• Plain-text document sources

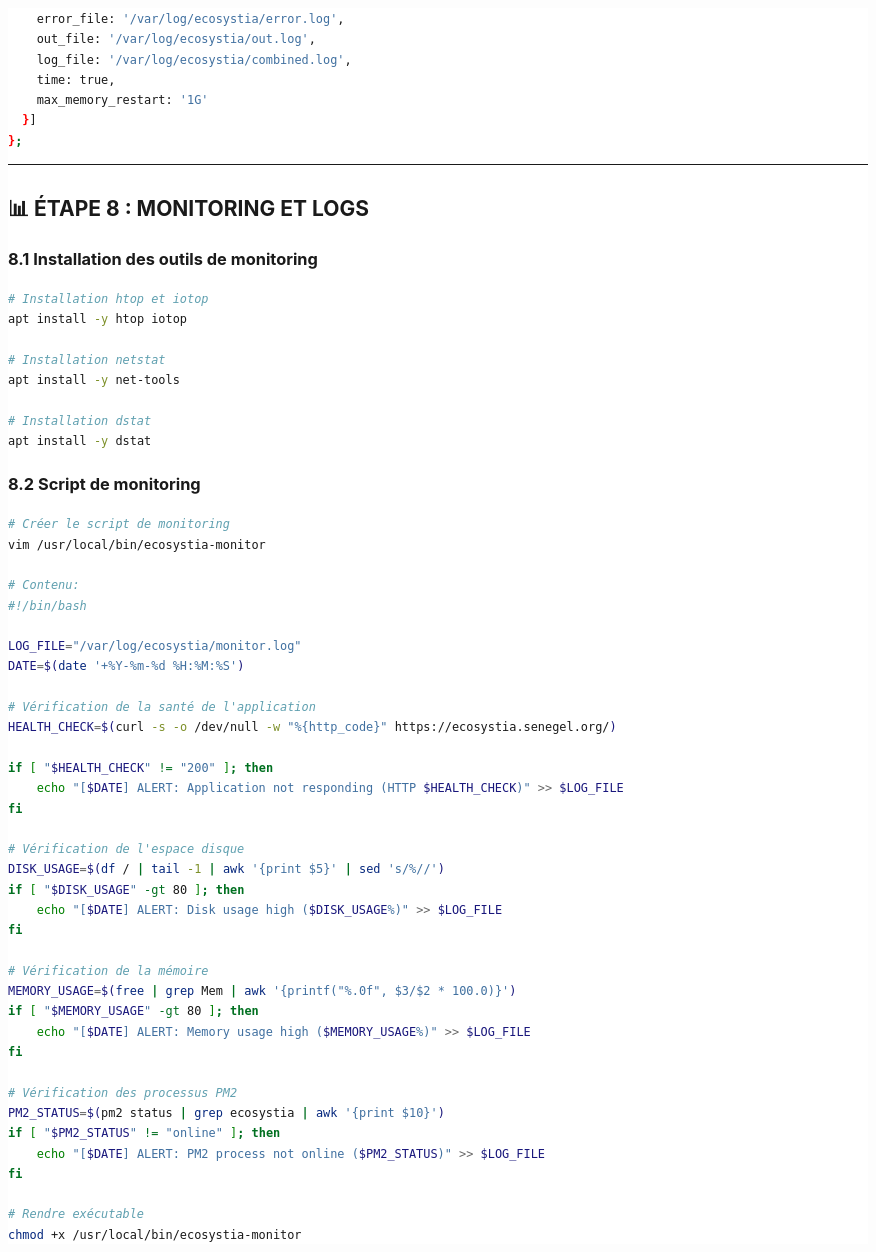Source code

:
 ```bash
    error_file: '/var/log/ecosystia/error.log',
    out_file: '/var/log/ecosystia/out.log',
    log_file: '/var/log/ecosystia/combined.log',
    time: true,
    max_memory_restart: '1G'
  }]
};
```

---

## 📊 **ÉTAPE 8 : MONITORING ET LOGS**

### **8.1 Installation des outils de monitoring**
```bash
# Installation htop et iotop
apt install -y htop iotop

# Installation netstat
apt install -y net-tools

# Installation dstat
apt install -y dstat
```

### **8.2 Script de monitoring**
```bash
# Créer le script de monitoring
vim /usr/local/bin/ecosystia-monitor

# Contenu:
#!/bin/bash

LOG_FILE="/var/log/ecosystia/monitor.log"
DATE=$(date '+%Y-%m-%d %H:%M:%S')

# Vérification de la santé de l'application
HEALTH_CHECK=$(curl -s -o /dev/null -w "%{http_code}" https://ecosystia.senegel.org/)

if [ "$HEALTH_CHECK" != "200" ]; then
    echo "[$DATE] ALERT: Application not responding (HTTP $HEALTH_CHECK)" >> $LOG_FILE
fi

# Vérification de l'espace disque
DISK_USAGE=$(df / | tail -1 | awk '{print $5}' | sed 's/%//')
if [ "$DISK_USAGE" -gt 80 ]; then
    echo "[$DATE] ALERT: Disk usage high ($DISK_USAGE%)" >> $LOG_FILE
fi

# Vérification de la mémoire
MEMORY_USAGE=$(free | grep Mem | awk '{printf("%.0f", $3/$2 * 100.0)}')
if [ "$MEMORY_USAGE" -gt 80 ]; then
    echo "[$DATE] ALERT: Memory usage high ($MEMORY_USAGE%)" >> $LOG_FILE
fi

# Vérification des processus PM2
PM2_STATUS=$(pm2 status | grep ecosystia | awk '{print $10}')
if [ "$PM2_STATUS" != "online" ]; then
    echo "[$DATE] ALERT: PM2 process not online ($PM2_STATUS)" >> $LOG_FILE
fi

# Rendre exécutable
chmod +x /usr/local/bin/ecosystia-monitor
```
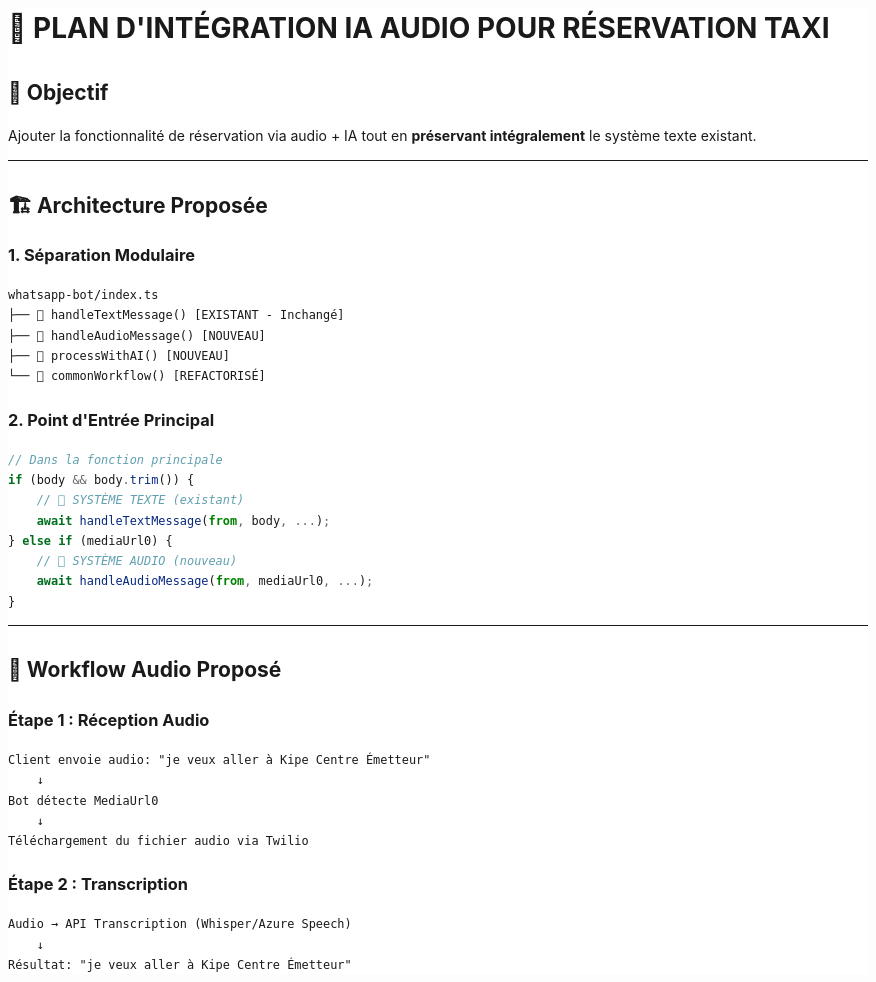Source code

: # 🎤 PLAN D'INTÉGRATION IA AUDIO POUR RÉSERVATION TAXI

## 🎯 Objectif
Ajouter la fonctionnalité de réservation via audio + IA tout en **préservant intégralement** le système texte existant.

---

## 🏗️ Architecture Proposée

### **1. Séparation Modulaire**
```
whatsapp-bot/index.ts
├── 📱 handleTextMessage() [EXISTANT - Inchangé]
├── 🎤 handleAudioMessage() [NOUVEAU]
├── 🧠 processWithAI() [NOUVEAU]
└── 🔄 commonWorkflow() [REFACTORISÉ]
```

### **2. Point d'Entrée Principal**
```typescript
// Dans la fonction principale
if (body && body.trim()) {
    // 📱 SYSTÈME TEXTE (existant)
    await handleTextMessage(from, body, ...);
} else if (mediaUrl0) {
    // 🎤 SYSTÈME AUDIO (nouveau)
    await handleAudioMessage(from, mediaUrl0, ...);
}
```

---

## 🔄 Workflow Audio Proposé

### **Étape 1 : Réception Audio**
```
Client envoie audio: "je veux aller à Kipe Centre Émetteur"
    ↓
Bot détecte MediaUrl0
    ↓
Téléchargement du fichier audio via Twilio
```

### **Étape 2 : Transcription**
```
Audio → API Transcription (Whisper/Azure Speech)
    ↓
Résultat: "je veux aller à Kipe Centre Émetteur"
```
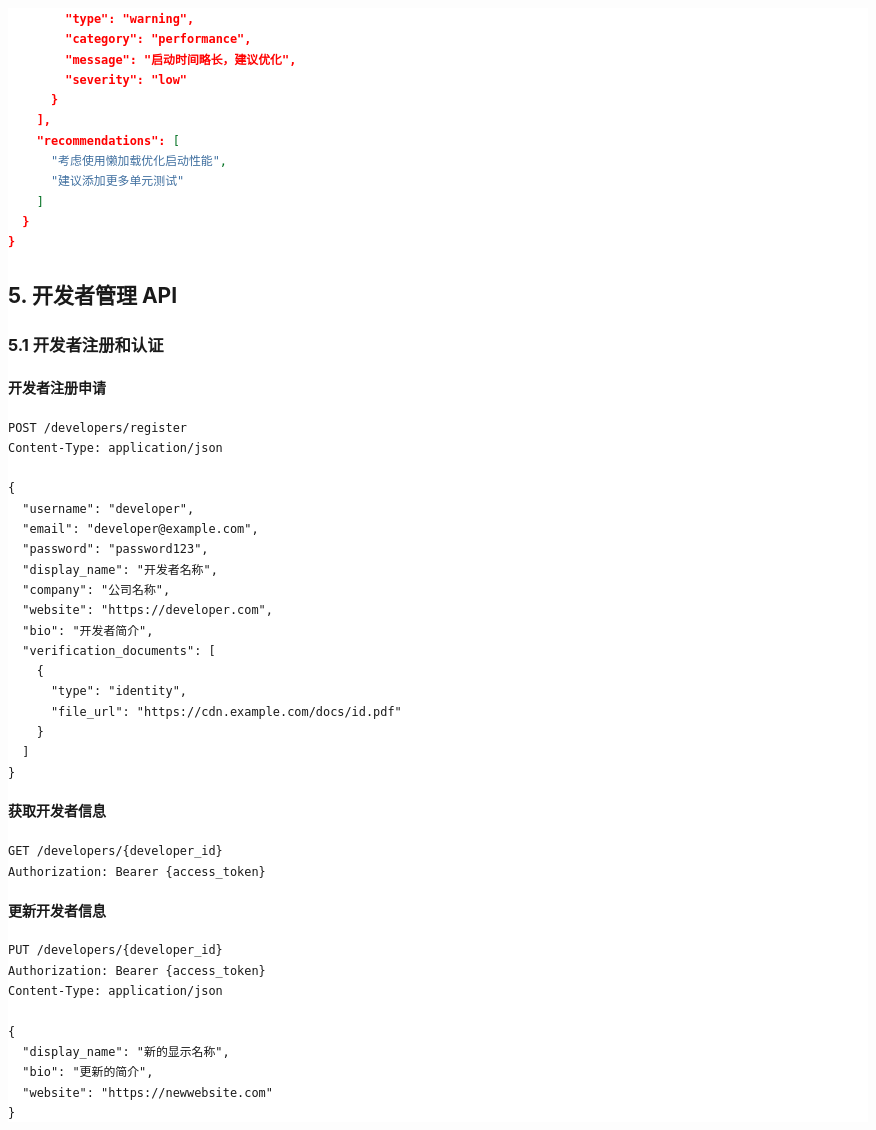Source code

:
 ```json
        "type": "warning",
        "category": "performance",
        "message": "启动时间略长，建议优化",
        "severity": "low"
      }
    ],
    "recommendations": [
      "考虑使用懒加载优化启动性能",
      "建议添加更多单元测试"
    ]
  }
}
```

## 5. 开发者管理 API

### 5.1 开发者注册和认证

#### 开发者注册申请
```http
POST /developers/register
Content-Type: application/json

{
  "username": "developer",
  "email": "developer@example.com",
  "password": "password123",
  "display_name": "开发者名称",
  "company": "公司名称",
  "website": "https://developer.com",
  "bio": "开发者简介",
  "verification_documents": [
    {
      "type": "identity",
      "file_url": "https://cdn.example.com/docs/id.pdf"
    }
  ]
}
```

#### 获取开发者信息
```http
GET /developers/{developer_id}
Authorization: Bearer {access_token}
```

#### 更新开发者信息
```http
PUT /developers/{developer_id}
Authorization: Bearer {access_token}
Content-Type: application/json

{
  "display_name": "新的显示名称",
  "bio": "更新的简介",
  "website": "https://newwebsite.com"
}
```

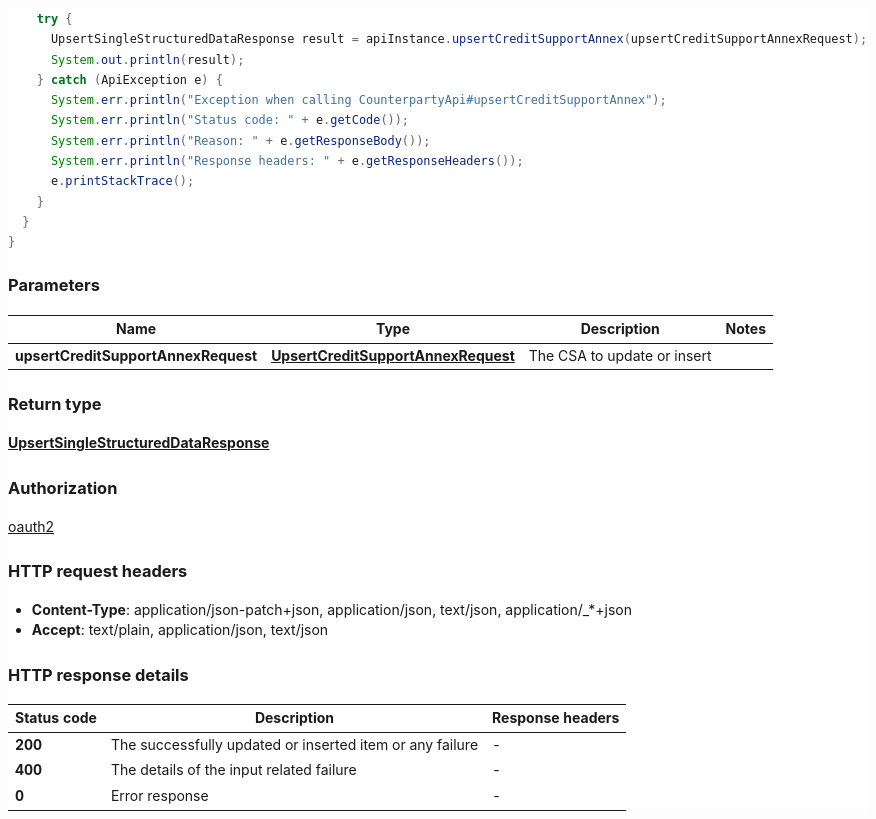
 ```java
    try {
      UpsertSingleStructuredDataResponse result = apiInstance.upsertCreditSupportAnnex(upsertCreditSupportAnnexRequest);
      System.out.println(result);
    } catch (ApiException e) {
      System.err.println("Exception when calling CounterpartyApi#upsertCreditSupportAnnex");
      System.err.println("Status code: " + e.getCode());
      System.err.println("Reason: " + e.getResponseBody());
      System.err.println("Response headers: " + e.getResponseHeaders());
      e.printStackTrace();
    }
  }
}
```

### Parameters

Name | Type | Description  | Notes
------------- | ------------- | ------------- | -------------
 **upsertCreditSupportAnnexRequest** | [**UpsertCreditSupportAnnexRequest**](UpsertCreditSupportAnnexRequest.md)| The CSA to update or insert |

### Return type

[**UpsertSingleStructuredDataResponse**](UpsertSingleStructuredDataResponse.md)

### Authorization

[oauth2](../README.md#oauth2)

### HTTP request headers

 - **Content-Type**: application/json-patch+json, application/json, text/json, application/_*+json
 - **Accept**: text/plain, application/json, text/json

### HTTP response details
| Status code | Description | Response headers |
|-------------|-------------|------------------|
**200** | The successfully updated or inserted item or any failure |  -  |
**400** | The details of the input related failure |  -  |
**0** | Error response |  -  |

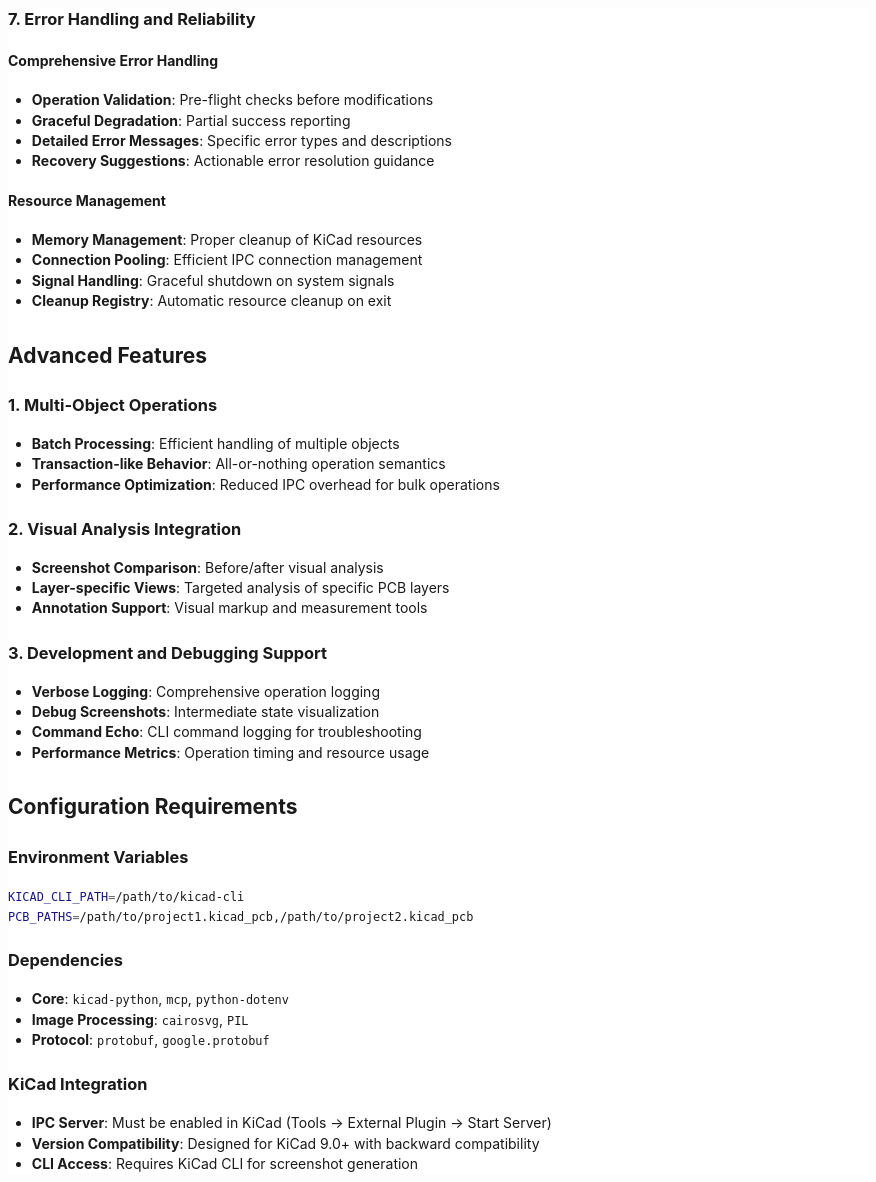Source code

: ### 7. Error Handling and Reliability

#### Comprehensive Error Handling
- **Operation Validation**: Pre-flight checks before modifications
- **Graceful Degradation**: Partial success reporting
- **Detailed Error Messages**: Specific error types and descriptions
- **Recovery Suggestions**: Actionable error resolution guidance

#### Resource Management
- **Memory Management**: Proper cleanup of KiCad resources
- **Connection Pooling**: Efficient IPC connection management
- **Signal Handling**: Graceful shutdown on system signals
- **Cleanup Registry**: Automatic resource cleanup on exit

## Advanced Features

### 1. Multi-Object Operations
- **Batch Processing**: Efficient handling of multiple objects
- **Transaction-like Behavior**: All-or-nothing operation semantics
- **Performance Optimization**: Reduced IPC overhead for bulk operations

### 2. Visual Analysis Integration
- **Screenshot Comparison**: Before/after visual analysis
- **Layer-specific Views**: Targeted analysis of specific PCB layers
- **Annotation Support**: Visual markup and measurement tools

### 3. Development and Debugging Support
- **Verbose Logging**: Comprehensive operation logging
- **Debug Screenshots**: Intermediate state visualization
- **Command Echo**: CLI command logging for troubleshooting
- **Performance Metrics**: Operation timing and resource usage

## Configuration Requirements

### Environment Variables
```bash
KICAD_CLI_PATH=/path/to/kicad-cli
PCB_PATHS=/path/to/project1.kicad_pcb,/path/to/project2.kicad_pcb
```

### Dependencies
- **Core**: `kicad-python`, `mcp`, `python-dotenv`
- **Image Processing**: `cairosvg`, `PIL`
- **Protocol**: `protobuf`, `google.protobuf`

### KiCad Integration
- **IPC Server**: Must be enabled in KiCad (Tools → External Plugin → Start Server)
- **Version Compatibility**: Designed for KiCad 9.0+ with backward compatibility
- **CLI Access**: Requires KiCad CLI for screenshot generation
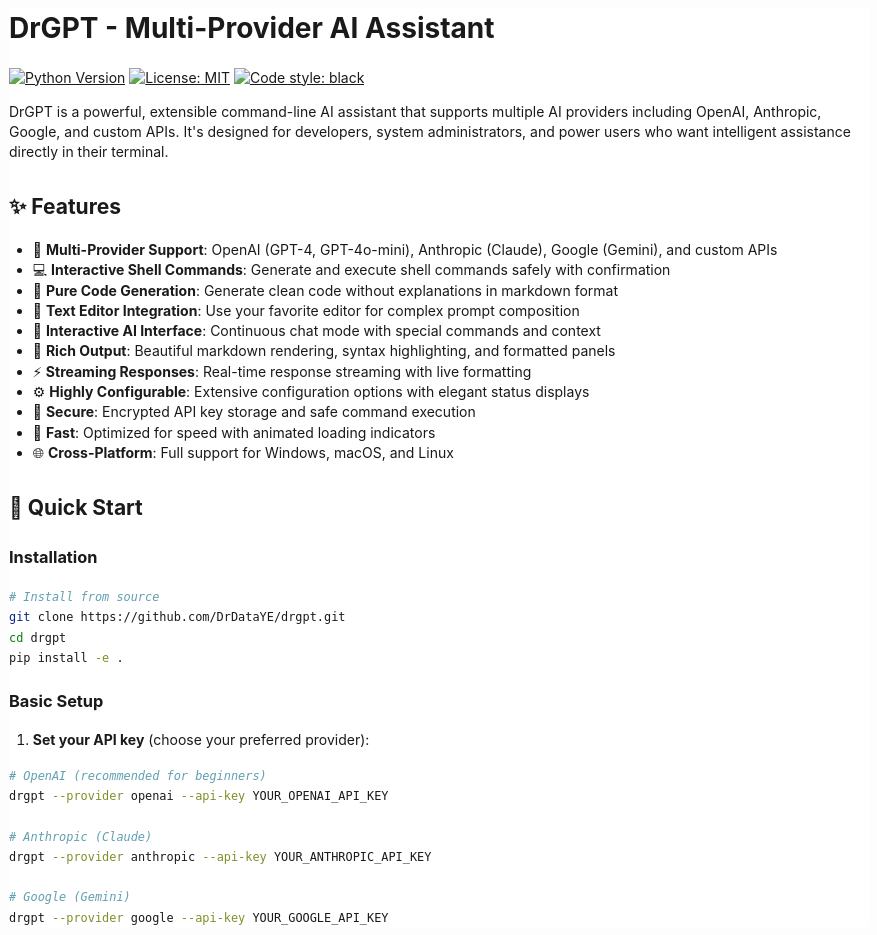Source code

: # DrGPT - Multi-Provider AI Assistant

[![Python Version](https://img.shields.io/badge/python-3.8%2B-blue)](https://www.python.org/downloads/)
[![License: MIT](https://img.shields.io/badge/License-MIT-yellow.svg)](https://opensource.org/licenses/MIT)
[![Code style: black](https://img.shields.io/badge/code%20style-black-000000.svg)](https://github.com/psf/black)

DrGPT is a powerful, extensible command-line AI assistant that supports multiple AI providers including OpenAI, Anthropic, Google, and custom APIs. It's designed for developers, system administrators, and power users who want intelligent assistance directly in their terminal.

## ✨ Features

- 🤖 **Multi-Provider Support**: OpenAI (GPT-4, GPT-4o-mini), Anthropic (Claude), Google (Gemini), and custom APIs
- 💻 **Interactive Shell Commands**: Generate and execute shell commands safely with confirmation
- 🔧 **Pure Code Generation**: Generate clean code without explanations in markdown format
- 📝 **Text Editor Integration**: Use your favorite editor for complex prompt composition
- 💬 **Interactive AI Interface**: Continuous chat mode with special commands and context
- 🎨 **Rich Output**: Beautiful markdown rendering, syntax highlighting, and formatted panels
- ⚡ **Streaming Responses**: Real-time response streaming with live formatting
- ⚙️ **Highly Configurable**: Extensive configuration options with elegant status displays
- 🔐 **Secure**: Encrypted API key storage and safe command execution
- 🚀 **Fast**: Optimized for speed with animated loading indicators
- 🌐 **Cross-Platform**: Full support for Windows, macOS, and Linux

## 🚀 Quick Start

### Installation

```bash
# Install from source
git clone https://github.com/DrDataYE/drgpt.git
cd drgpt
pip install -e .
```

### Basic Setup

1. **Set your API key** (choose your preferred provider):

```bash
# OpenAI (recommended for beginners)
drgpt --provider openai --api-key YOUR_OPENAI_API_KEY

# Anthropic (Claude)
drgpt --provider anthropic --api-key YOUR_ANTHROPIC_API_KEY

# Google (Gemini)
drgpt --provider google --api-key YOUR_GOOGLE_API_KEY
```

• Task prompt
Copy every line from the records that holds the string "markdown".

• Task result
- 🔧 **Pure Code Generation**: Generate clean code without explanations in markdown format
- 🎨 **Rich Output**: Beautiful markdown rendering, syntax highlighting, and formatted panels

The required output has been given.